Plutôt que d’utiliser directement la descente du gradient, c’est-à-dire l’équation 2, à partir des amas critiques, le présent travail fait usage de la méthode de la corde (36), qui est mathématiquement équivalente mais offre des avantages d’efficacité et de simplicité. En particulier, elle détermine l’ensemble du chemin en une seule fois et est particulièrement utile lorsqu’il y a plusieurs minima intermédiaires d’énergie libre ou lorsque les gradients d’énergie libre sont faibles, deux situations qui s’avèrent pertinentes ci-dessous. Les détails de l’implémentation sont discutés dans le texte supplémentaire, et ici, il est seulement noté que, dans la méthode de la chaîne, on travaille avec une collection de densités, ou « images », distribuées tout au long du chemin, l’approchant ainsi comme une collection de points discrets. En les déplaçant selon l’équation 2, tout en maintenant un espacement égal entre les points, on détermine le chemin de descente par gradient. La méthode nécessite une estimation initiale de la trajectoire, et pour cela, une simple interpolation linéaire entre les points d’extrémité a été utilisée. Dans les présents calculs, le point de départ, c’est-à-dire l’image initiale, est le système uniforme à faible densité, et le point final du chemin est l’amas critique. Les calculs révèlent comment le système évolue du premier au second.

Il convient de mentionner que les éléments individuels de cette théorie ont été discutés précédemment dans des contextes similaires. Par exemple, dans l’étude de Lutsko (24), la méthode très similaire des bandes élastiques nudgées a été utilisée avec la fonctionnelle d’énergie libre cDFT de pointe pour décrire la nucléation liquide-liquide. Cependant, dans ce travail, l’importance de l’introduction d’une description dynamique réaliste n’a pas été comprise. De même, les études de champ de phase telles que celles de Qiu et Qian (37) et de Backofen et Voigt (38, 39) utilisent des fonctions d’énergie libre plus simples et une dynamique ad hoc avec la méthode des cordes. Bien que les amas critiques soient correctement déterminés, la physicalité des chemins n’est pas claire en raison de la nature abstraite de la dynamique (par exemple, l’absence de conservation locale de la masse lorsque le paramètre d’ordre doit être interprété comme la densité). En outre, les effets de volume exclus, qui dominent la structure au niveau moléculaire, sont en dehors du domaine de ces modèles. Le présent travail utilise le modèle sophistiqué de la théorie de la mesure fondamentale pour la contribution de la sphère dure à la fonctionnelle d’énergie libre, qui est bien connu pour donner une description très précise des systèmes de sphères dures en particulier et, lorsqu’il est combiné avec un modèle de champ moyen pour la partie attractive du potentiel, de la structure à l’échelle moléculaire pour des potentiels plus généraux (22).

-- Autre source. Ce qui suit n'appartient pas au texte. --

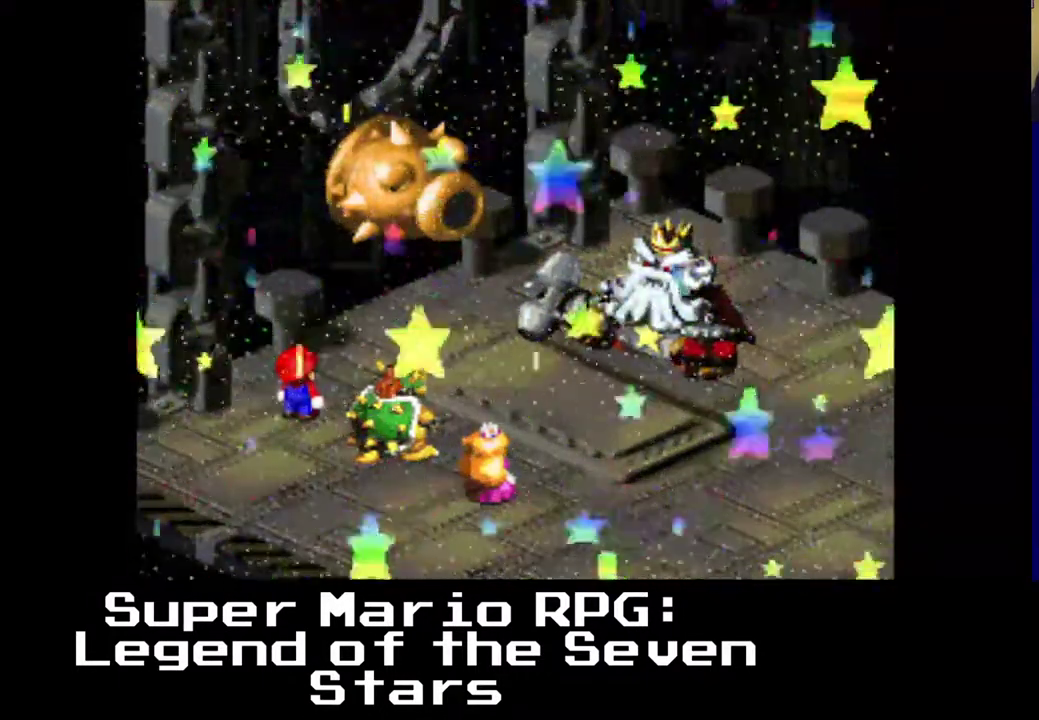
{"buttons": [], "events": []}
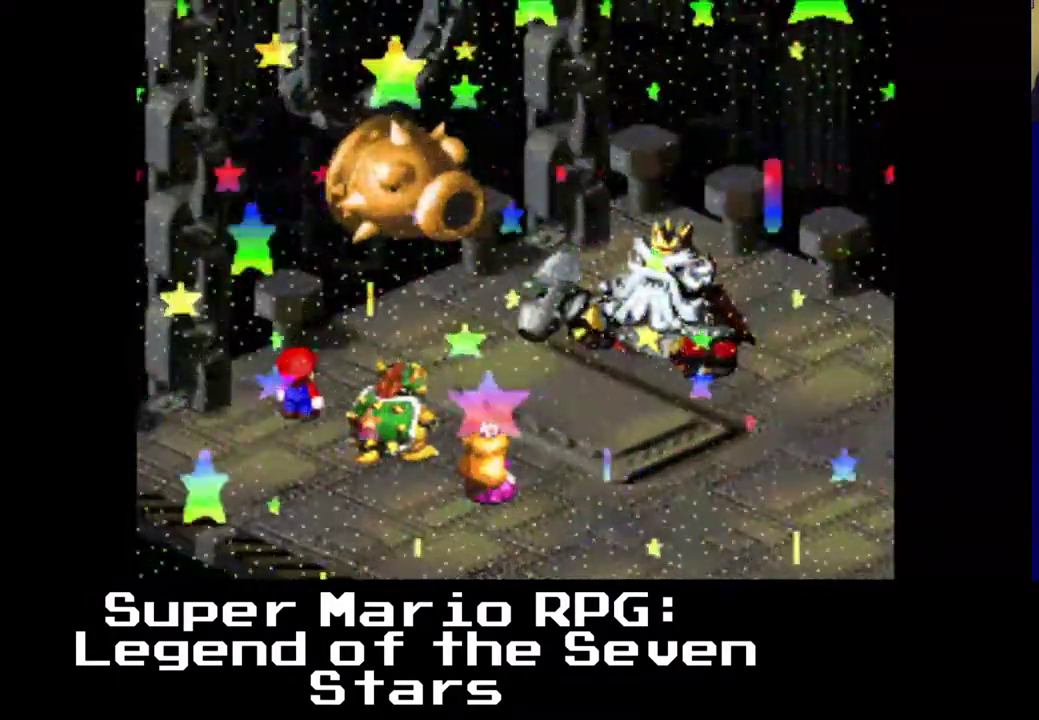
{"buttons": [], "events": []}
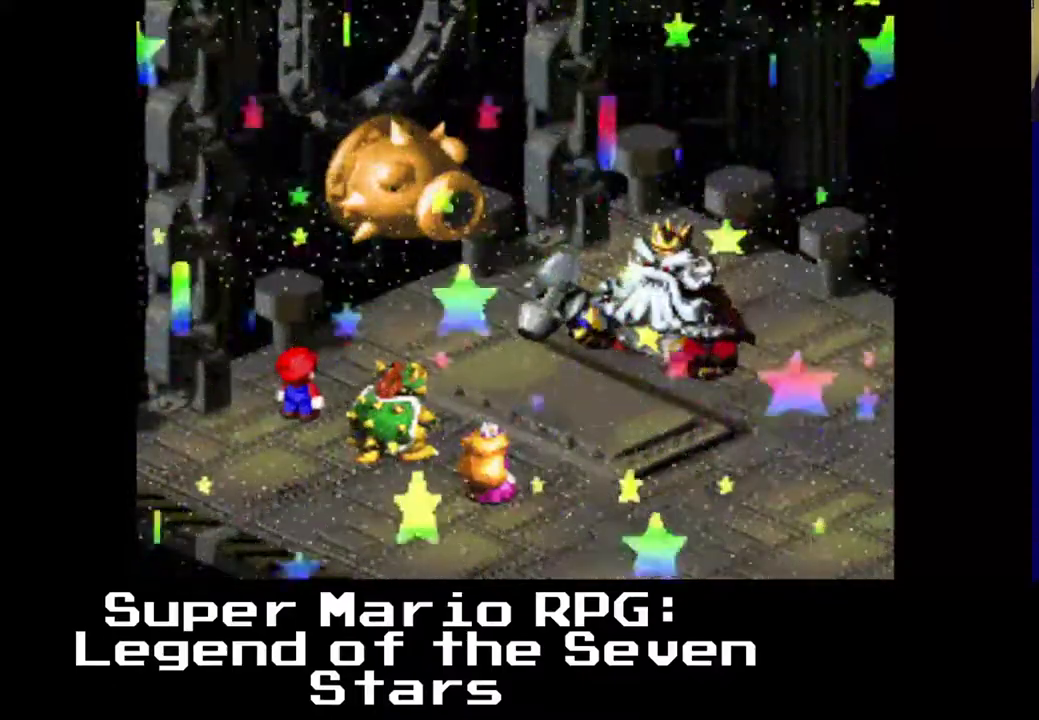
{"buttons": [], "events": []}
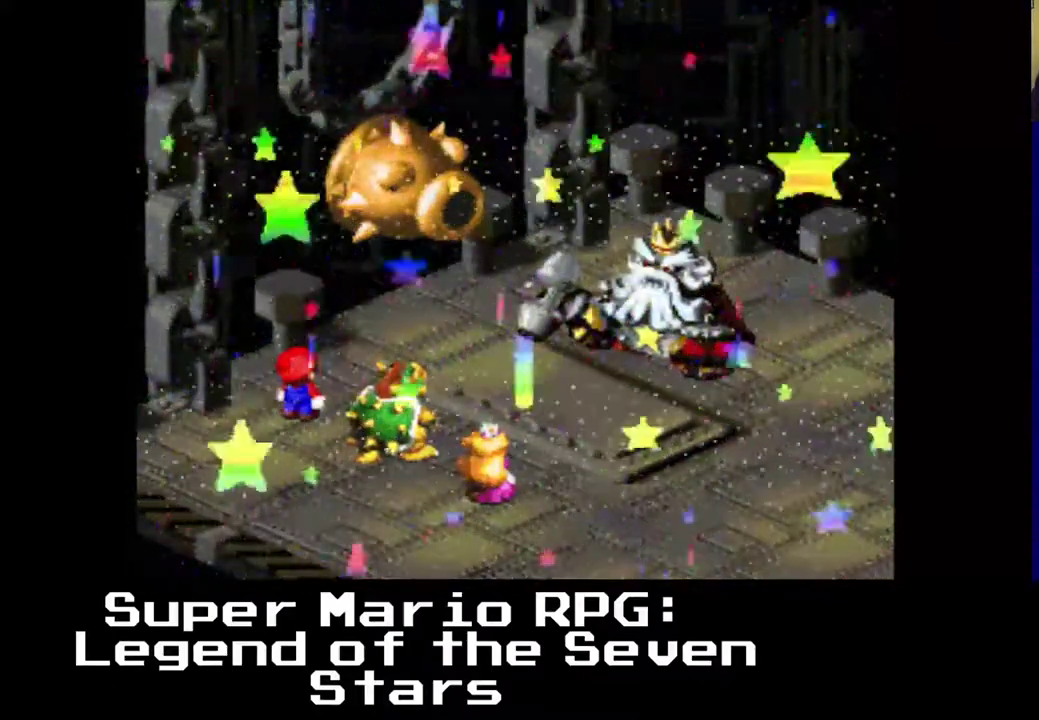
{"buttons": [], "events": []}
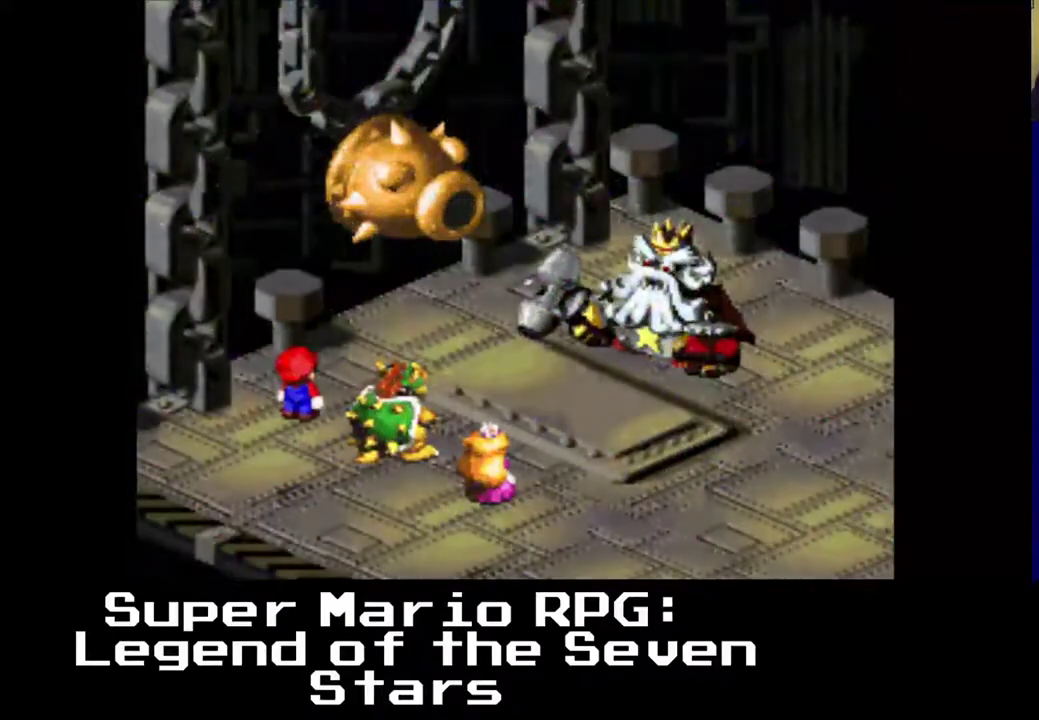
{"buttons": [], "events": [[217, "X", "down"], [500, "X", "up"]]}
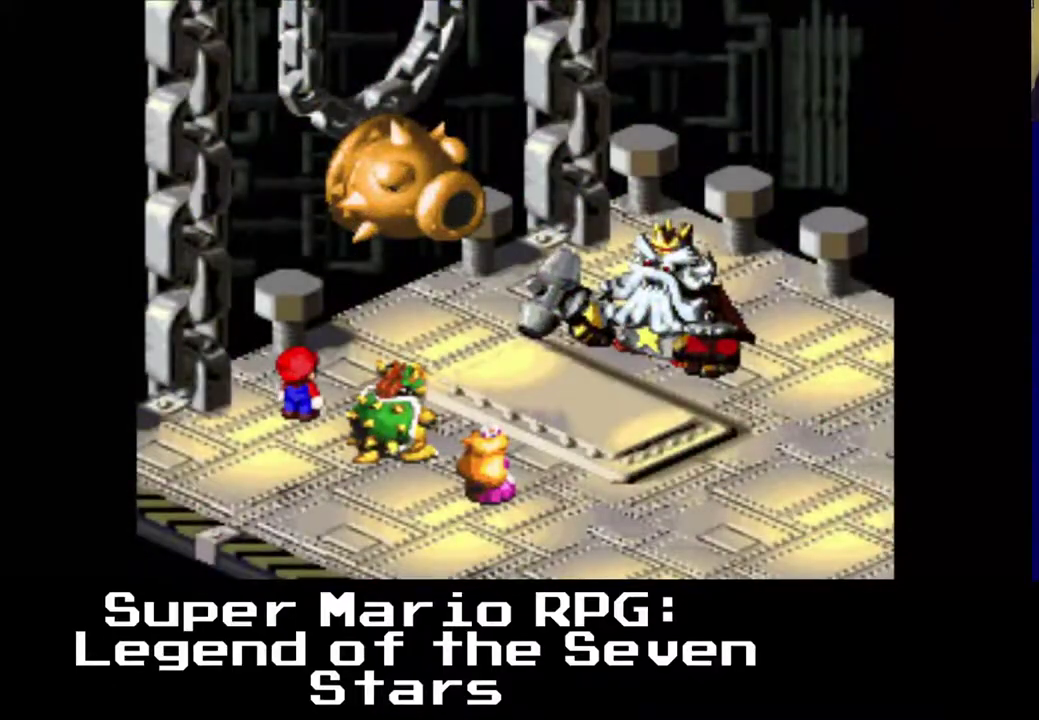
{"buttons": [], "events": []}
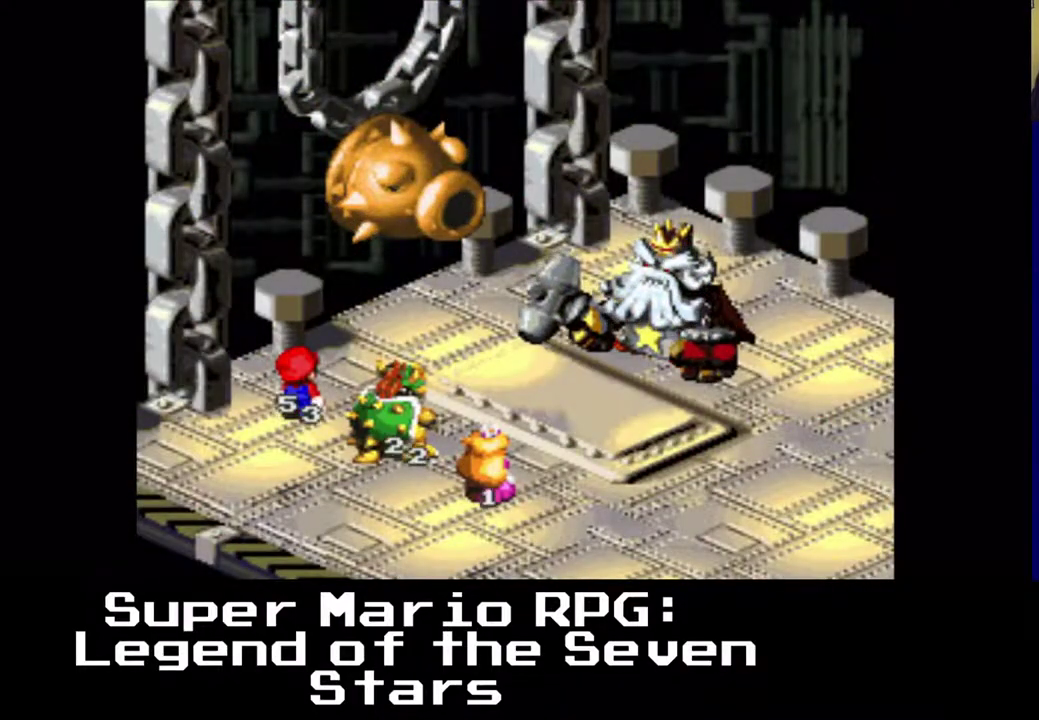
{"buttons": [], "events": []}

Des approches de la cristallisation très proches dans l’esprit de celle présentée ici ont également été explorées pendant un certain temps dans la communauté PFC (25). Elles peuvent être comprises comme des modèles cDFT qui sont simplifiés par l’expansion de la fonctionnelle d’énergie libre F autour d’un état uniforme, n0, résultant en deux types de termes (41, 42). Le premier ensemble de termes prend la forme d’une expansion de gradient, qui est tronquée au quatrième ordre. Le second ensemble de termes prend la forme d’une expansion dans la variable φ(r) ≡ (n(r) – n0)/n0, bien que cette expansion soit parfois évitée (43). Les deux expansions ne sont pas contrôlées à l’état solide, où des variations de la densité de plusieurs ordres de grandeur se produisent sur les plus petites échelles de longueur moléculaire, et pour cette raison, les modèles PFC ne peuvent généralement pas être paramétrés à un potentiel d’interaction particulier. Le potentiel effectif qui les sous-tend est plutôt déterminé par les approximations utilisées et peut être très peu conventionnel. Cette fonctionnelle d’énergie libre simplifiée a été couplée à la dynamique dans de nombreuses études, y compris certaines dans lesquelles la combinaison est très similaire à celle utilisée ici (45), comme base pour le grainage grossier de la propagation des fronts de cristallisation en deux dimensions (43) et de la nucléation (44-46). Le but du présent travail est de surmonter les limites de ces modèles simplifiés tout en se concentrant sur la voie de la nucléation via le concept du MLP.